**Work required**
What lines in the records below hold the string "nose"? Please show them.

**Stored data entries**
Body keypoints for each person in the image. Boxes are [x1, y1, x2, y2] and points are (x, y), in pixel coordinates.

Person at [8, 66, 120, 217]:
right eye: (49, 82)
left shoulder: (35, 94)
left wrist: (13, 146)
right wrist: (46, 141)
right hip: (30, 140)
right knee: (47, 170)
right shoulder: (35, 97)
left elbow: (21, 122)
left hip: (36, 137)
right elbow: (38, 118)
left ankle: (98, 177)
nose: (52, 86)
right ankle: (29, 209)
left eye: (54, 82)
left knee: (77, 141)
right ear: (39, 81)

* * *

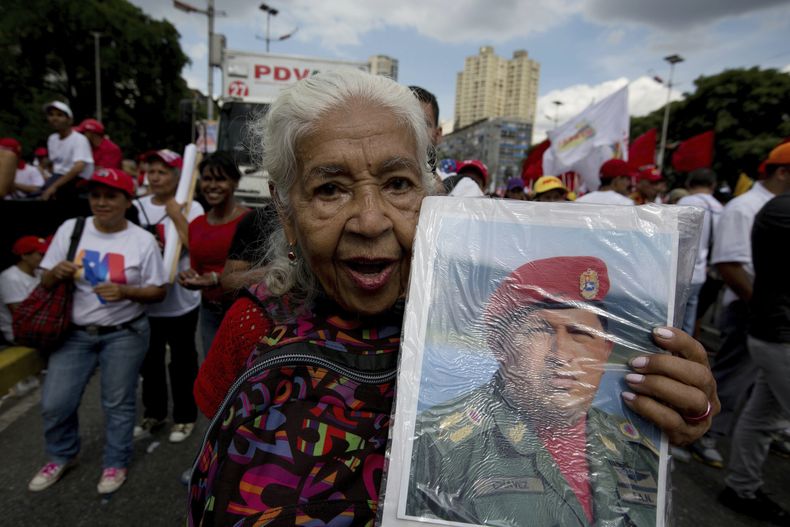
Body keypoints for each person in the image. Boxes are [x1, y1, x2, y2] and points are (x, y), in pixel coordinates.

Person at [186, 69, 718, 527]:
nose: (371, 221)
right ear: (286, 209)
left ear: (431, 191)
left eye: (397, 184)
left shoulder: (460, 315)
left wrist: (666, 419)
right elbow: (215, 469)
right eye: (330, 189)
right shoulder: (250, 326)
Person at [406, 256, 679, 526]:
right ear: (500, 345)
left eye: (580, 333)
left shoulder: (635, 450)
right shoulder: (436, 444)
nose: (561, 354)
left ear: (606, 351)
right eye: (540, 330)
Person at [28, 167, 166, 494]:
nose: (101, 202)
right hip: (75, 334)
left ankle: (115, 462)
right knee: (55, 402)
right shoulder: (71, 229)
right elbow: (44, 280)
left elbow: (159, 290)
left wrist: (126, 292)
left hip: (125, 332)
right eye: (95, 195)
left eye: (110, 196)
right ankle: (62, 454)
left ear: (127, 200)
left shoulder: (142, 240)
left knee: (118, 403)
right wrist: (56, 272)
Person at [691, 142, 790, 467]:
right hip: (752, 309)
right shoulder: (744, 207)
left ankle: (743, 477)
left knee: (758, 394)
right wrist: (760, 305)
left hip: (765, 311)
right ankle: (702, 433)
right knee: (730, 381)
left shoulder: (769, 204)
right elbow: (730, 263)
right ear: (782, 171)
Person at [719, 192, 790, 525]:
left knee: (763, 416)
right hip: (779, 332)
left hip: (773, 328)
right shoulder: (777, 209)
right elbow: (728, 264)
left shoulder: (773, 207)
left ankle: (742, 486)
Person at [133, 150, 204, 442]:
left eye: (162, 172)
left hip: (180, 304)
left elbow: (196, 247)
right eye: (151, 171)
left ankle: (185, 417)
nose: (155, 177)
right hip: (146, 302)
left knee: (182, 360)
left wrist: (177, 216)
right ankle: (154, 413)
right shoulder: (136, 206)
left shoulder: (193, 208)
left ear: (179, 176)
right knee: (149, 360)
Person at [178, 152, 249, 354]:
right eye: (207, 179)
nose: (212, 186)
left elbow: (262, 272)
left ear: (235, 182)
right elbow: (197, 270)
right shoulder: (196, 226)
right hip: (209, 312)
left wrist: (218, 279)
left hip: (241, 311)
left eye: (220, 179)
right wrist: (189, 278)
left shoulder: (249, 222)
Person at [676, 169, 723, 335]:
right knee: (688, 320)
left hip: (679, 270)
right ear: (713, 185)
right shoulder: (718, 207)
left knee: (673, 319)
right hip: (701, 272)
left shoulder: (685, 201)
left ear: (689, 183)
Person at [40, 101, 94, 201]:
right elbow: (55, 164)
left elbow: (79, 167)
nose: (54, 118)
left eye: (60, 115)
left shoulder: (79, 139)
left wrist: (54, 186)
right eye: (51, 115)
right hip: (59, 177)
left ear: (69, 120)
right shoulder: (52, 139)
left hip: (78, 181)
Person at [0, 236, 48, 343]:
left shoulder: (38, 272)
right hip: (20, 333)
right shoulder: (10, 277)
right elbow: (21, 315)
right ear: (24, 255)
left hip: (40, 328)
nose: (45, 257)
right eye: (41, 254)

**Result of the task**
nose: (52, 86)
nose: (371, 221)
nose: (561, 354)
nose: (101, 202)
nose: (155, 177)
nose: (212, 186)
nose: (54, 118)
nose: (45, 257)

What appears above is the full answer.